* [Exercise details]:
Turn the text of every item below into a Markdown table with two columns, Row and Line, giving each line its own numbered row. Skip blank lines and leave the pictures out.

——

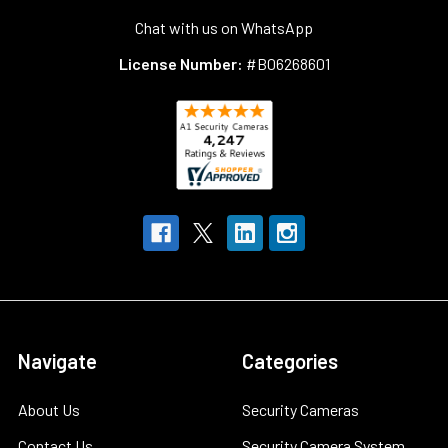
Chat with us on WhatsApp
License Number:
#B06268601
Navigate
Categories
About Us
Security Cameras
Contact Us
Security Camera System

——

* [Solved problem]:
| Row | Line |
|---|---|
| 1 | Chat with us on WhatsApp |
| 2 | License Number: |
| 3 | #B06268601 |
| 4 | Navigate |
| 5 | Categories |
| 6 | About Us |
| 7 | Security Cameras |
| 8 | Contact Us |
| 9 | Security Camera System |